Farmers also work very hard on the farm (as you know from doing it yourself!) But, most jobs people do dont entail nearly as much physical labor as farming. Therefore, most farmers think that alot of the rest of the world is lazy. Laziness is one of THE worst things a person could be, at least to a farmer. It is right up there with the sins of lying, stealing, etc. to most farmers. Most of them would almost rather their kids turned out to be theives than turn out to be lazy! It is THAT serious to them! So, they try to build the work ethic on the farm by working their kids butts off. But, often this backfires and when we grow up, though we dont turn out lazy, we DO turn out to resent them for forcing us to do things we didnt want to do every day for YEARS!
I hated my father too. But, like I said, I didnt understand this until after I married a man who turned out to be a farmer. So, a few years ago, I sat down and talked to my Dad and explained to him that though I now understand that he wanted to spend time with me and didnt know how else to do it, and that he wanted me to have a work ethic, that he went about it wrong, and that it made me resent him and withdraw from him. I explained to him that I viewed farming as a masculine thing and being very feminine, it was very vile to me. Much like he is very masculine and would resent being made to do feminine things for hours daily for years. It would be like his mother making him crochet afghans to sell for hours a day for years. (His mother sold afghans at flea markets.) If he hated it from the first time he ever did it and was forced to do it day after day, for years, he would grow to hate her. When I explained it to him this way, he finally understood.

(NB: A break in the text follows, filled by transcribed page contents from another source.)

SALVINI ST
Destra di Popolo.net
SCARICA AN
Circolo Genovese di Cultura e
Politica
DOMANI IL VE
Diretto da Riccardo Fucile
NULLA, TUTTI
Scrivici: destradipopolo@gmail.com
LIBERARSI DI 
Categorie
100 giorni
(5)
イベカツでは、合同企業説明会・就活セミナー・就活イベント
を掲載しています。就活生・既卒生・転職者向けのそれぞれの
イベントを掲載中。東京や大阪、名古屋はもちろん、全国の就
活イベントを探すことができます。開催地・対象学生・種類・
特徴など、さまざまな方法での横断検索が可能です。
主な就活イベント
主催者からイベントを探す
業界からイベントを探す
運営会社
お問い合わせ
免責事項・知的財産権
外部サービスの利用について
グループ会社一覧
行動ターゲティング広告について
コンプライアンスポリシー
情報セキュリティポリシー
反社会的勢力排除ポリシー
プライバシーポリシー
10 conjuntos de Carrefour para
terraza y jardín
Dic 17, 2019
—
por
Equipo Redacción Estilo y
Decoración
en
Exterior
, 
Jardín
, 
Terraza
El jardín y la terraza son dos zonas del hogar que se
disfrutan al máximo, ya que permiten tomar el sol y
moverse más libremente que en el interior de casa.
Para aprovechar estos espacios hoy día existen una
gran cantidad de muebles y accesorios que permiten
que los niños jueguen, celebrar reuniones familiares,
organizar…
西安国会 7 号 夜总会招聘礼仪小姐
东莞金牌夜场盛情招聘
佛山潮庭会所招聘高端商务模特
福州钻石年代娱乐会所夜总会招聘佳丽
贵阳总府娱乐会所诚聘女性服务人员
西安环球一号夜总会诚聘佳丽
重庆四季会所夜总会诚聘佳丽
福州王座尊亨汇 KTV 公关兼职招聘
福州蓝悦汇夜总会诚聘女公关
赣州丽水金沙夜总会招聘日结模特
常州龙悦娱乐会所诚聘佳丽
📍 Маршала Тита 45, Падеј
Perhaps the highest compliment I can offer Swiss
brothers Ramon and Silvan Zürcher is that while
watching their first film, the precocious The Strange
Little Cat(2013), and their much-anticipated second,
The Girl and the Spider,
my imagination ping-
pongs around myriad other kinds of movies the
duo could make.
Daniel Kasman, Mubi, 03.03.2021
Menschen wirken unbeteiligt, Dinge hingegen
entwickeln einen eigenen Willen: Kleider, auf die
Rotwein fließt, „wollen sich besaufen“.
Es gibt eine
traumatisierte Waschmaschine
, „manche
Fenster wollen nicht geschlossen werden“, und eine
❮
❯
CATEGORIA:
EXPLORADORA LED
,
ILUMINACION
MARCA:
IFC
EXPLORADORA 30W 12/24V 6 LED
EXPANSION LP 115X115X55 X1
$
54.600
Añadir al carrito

I think the key to getting your father to understand you, is to first show him that you understand HIM. You might try writing him a letter explaining to him that you understand that he wants to spend time with you and that he is trying to instill a work ethic in you, but that there are other ways to go about this where you can actually enjoy spending time together. Explain to him that you HAVE a work ethic and tell him the jobs you do at home and tell him about your plans for the future. But, also tell him that your relationship has not been good and that now that you are old enough to decide where to spend your time, you dont want to spend it with him if he plans on spending it in the future the way he has in the past. Tell him how the way he works you the whole time you are there makes you feel used, like he only wants you for free labor, not for a daughter. Tell him how it has made you feel and what you would like your relationship to be like.
I really truly believe that you can mend this broken relationship if you both will work on it.
I am sure he loves you or else he would have walked away as so many fathers do. Also, since he calls constantly wanting to see you, he obviously loves you. I think that he just doesnt know how to show it and doesnt understand how much all of this is affecting you. But, I think once he sees that you understand his feelings, he will make an effort to see yours.
I hope you will give it a try. I am not saying it will be easy, or that it will happen overnight, but I do think your relationship can be saved. It took a few years to work thru things with my father, but we now have a good relationship. Though he was a terrible father to me as a child and a teen, he is a good father to me now, as an adult. You never know how much talking can accomplish until you try it.
Please let us know how it turns out. I will be thinking of you and wondering.